Mosimien
« Les débuts furent durs en 1931 dans la vieille masure chinoise où l’on s’installait. Il fallut construire à grande fatigue, faisant venir de loin le matériau de construction porté à dos d’hommes. Les lépreux, à cette époque, se jetaient dans le torrent pour éviter d’être brûlés vifs ou enterrés vivants par leurs familles auxquelles ils inspiraient de l’horreur. Dès les premiers jours, ils furent trente et un qui sortirent des antres secrets de la montagne.
Dans la région se colportaient des faits lugubres. On prétendait que les Tibétains de l’autre côté de la frontière faisaient des incursions pour enlever des prisonniers qu’ils torturaient à plaisir. De là à raconter que les religieuses recueillaient les lépreux dans un but diabolique, il n’y avait qu’un pas, car enfin, quels avantages avaient-elles à ramasser ces déchets d’humanité ? Un incident en dit long sur l’état d’esprit de leurs voisins.
Un certain jour de printemps, un malade arrive péniblement sur ses moignons sanglants. Il pleure et ne dit mot. Le croyant muet, les religieuses le conduisent avec les autres hanséniens. Sa langue se délie, il s’explique : « Les gens disent que les Sœurs prennent les lépreux pour les tuer, alors je suis venu… » (tous rient). « Et tu n’as pas peur de mourir ? » « Non, justement c’est pour cela que je viens. » (l’hilarité redouble). « Mais qu’est-ce que tu crois donc ? Que nous aussi nous sommes venus pour nous faire tuer ? »
Les mines joyeuses de ses nouveaux compagnons rassurent le pauvre homme qui se tourne vers la religieuse présente : « Sieou Tao, si vous laissiez les lépreux revenir chez eux, on ne dirait plus que vous les tuez pour en faire des médicaments. » « Peut-être, réplique Thui Hong au visage ravagé, mais comment nous recevrait-on ? »

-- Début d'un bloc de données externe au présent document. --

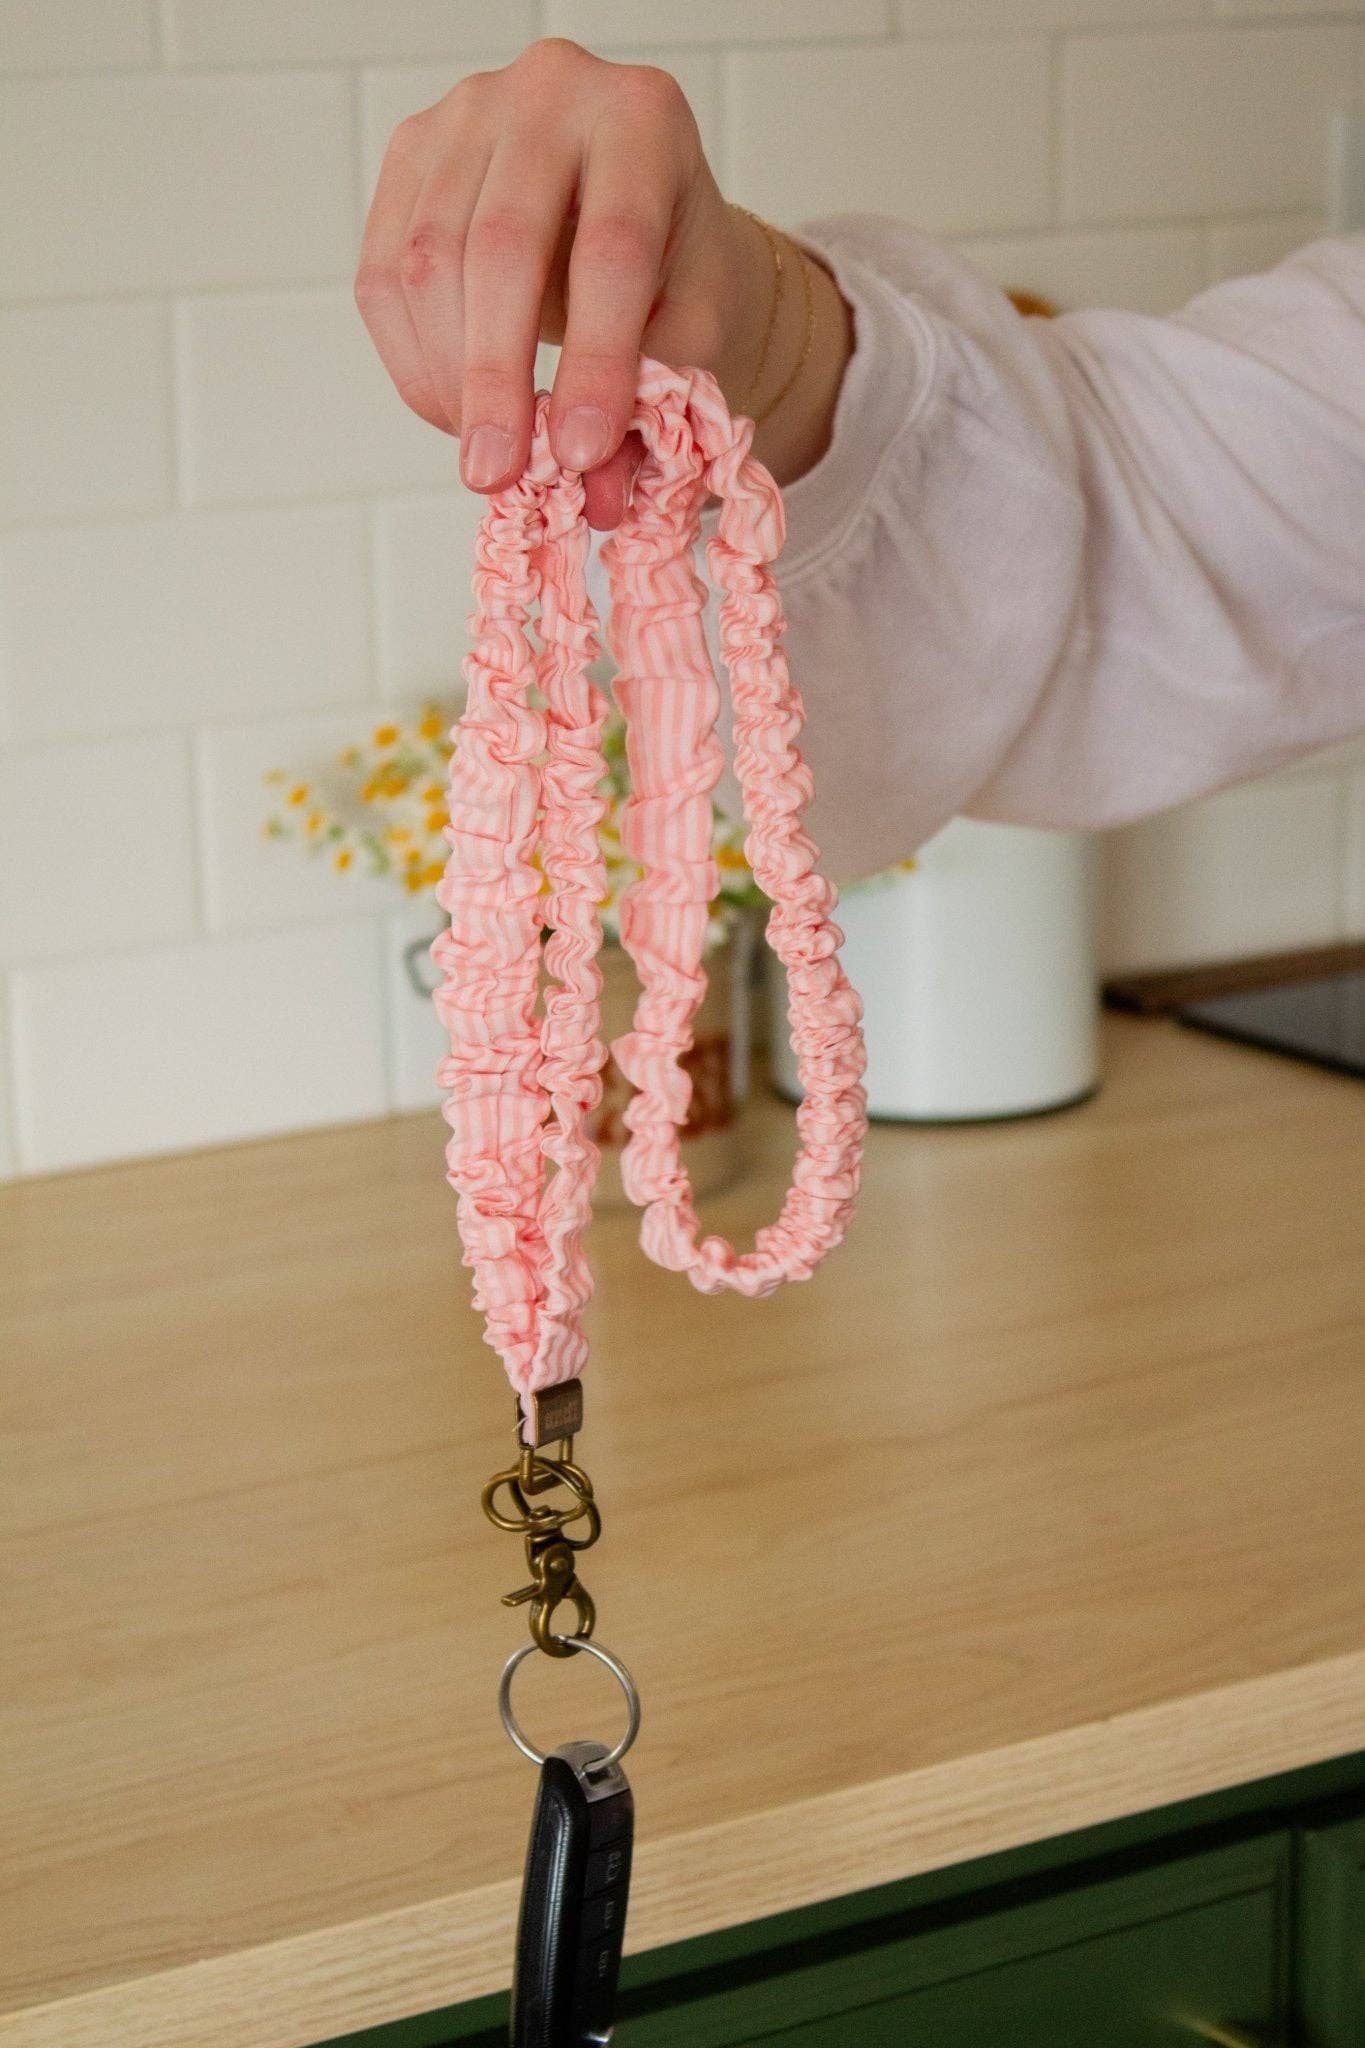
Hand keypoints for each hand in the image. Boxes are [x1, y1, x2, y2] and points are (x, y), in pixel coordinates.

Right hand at [354, 37, 759, 529]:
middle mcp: (549, 92)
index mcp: (642, 119)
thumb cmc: (671, 267)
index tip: (581, 455)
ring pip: (427, 262)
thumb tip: (598, 499)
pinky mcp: (409, 154)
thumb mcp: (691, 329)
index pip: (610, 248)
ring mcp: (465, 113)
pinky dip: (411, 362)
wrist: (633, 205)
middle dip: (497, 380)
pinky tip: (452, 410)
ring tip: (484, 453)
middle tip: (498, 475)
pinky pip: (382, 274)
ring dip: (448, 380)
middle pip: (502, 246)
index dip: (595, 360)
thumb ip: (654, 403)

Il n’oublie pas ce qui est arrivé à Kin qui, après dix jours de marche, se tenait le cœur battant devant chez lui pour y passer quelques jours. Ses frères l’accueillirent par ces mots : « Si tu restes ici, tu seras brûlé vif !… » Le pauvre Kin avait repris son bâton de voyageur, le cœur meurtri. Sur la porte son vieux père pleurait.
En cours de route, le malheureux avait été invectivé : « Si tu reviens, malheur à toi !… »
Il est vrai que le lépreux des Marches du Thibet étaient particulièrement atteints. A la fin d’une longue tournée dans les centres hanséniens de tout l’Extrême-Orient, un léprologue arrivant à Mosimien avait déclaré : « Nulle part je n’ai vu de malades aussi décomposés que ceux de ces régions. Ce sont tous des incurables, on ne peut qu’essayer de les soulager. » Les premiers malades reçus avaient traîné leur mal pendant plus de vingt ans parfois. Le climat excessif, l’âpreté de la vie, l’ignorance ou l’impossibilité de la moindre hygiène faisaient des ravages incroyables, à tel point que les membres restaient en état de décomposition permanente et qu’il était impossible de distinguer d’après les visages s’il s’agissait de femmes, d’hommes ou d’enfants.
En 1931, quatre religieuses européennes tinrent héroïquement envers et contre tout : elles finirent par gagner la confiance des habitants, parvinrent à construire une vraie chapelle, une vraie léproserie avec dispensaire, puis recueillirent des enfants abandonnés.
Ce que Marie Chrysanthe découvre à sa venue n’a plus rien de comparable, mais la vie reste dure quand même et il est difficile de trouver ce qu’il faut pour la nourriture, le vêtement, le confort relatif des malades. Le « toit du monde » est aussi le « bout de la terre. » »
Extrait tiré de « VOLONTIERS Le mot-clé d’une étonnante aventure missionnaire – Marie Chrysanthe de Jésus (1894-1963) (Felicie von Hurter) par Marie Bernard F.M.M. – Imprimatur Paris, 15 mars 1966 – J. Hottot – Imp. Francis. Missionnaire 16, avenue de clamart 92 – Vanves – 1970 (2ème éd.)